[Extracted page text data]
****************************************

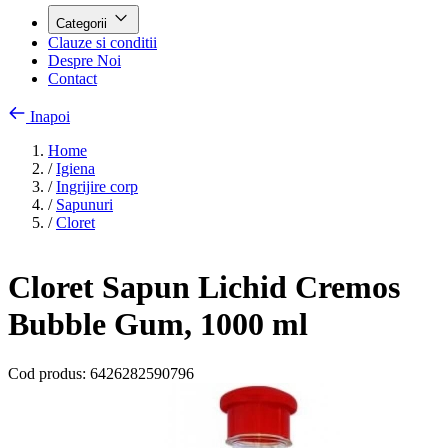
Categorii
Clauze si conditii
Despre Noi
Contact
Inapoi
Home
/
Igiena
/
Ingrijire corp
/
Sapunuri
/
Cloret
Cloret Sapun Lichid Cremos
Bubble Gum, 1000 ml
Cod produs:
6426282590796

****************************************

> What you need to do: Exact copies of the entries above are needed, without their pictures.

> Answer to this exercise:
Categorii
Clauze si conditii
Despre Noi
Contact
Inapoi
Home
/
Igiena
/
Ingrijire corp
/
Sapunuri
/
Cloret
Cloret Sapun Lichid Cremos
Bubble Gum, 1000 ml
Cod produs:
6426282590796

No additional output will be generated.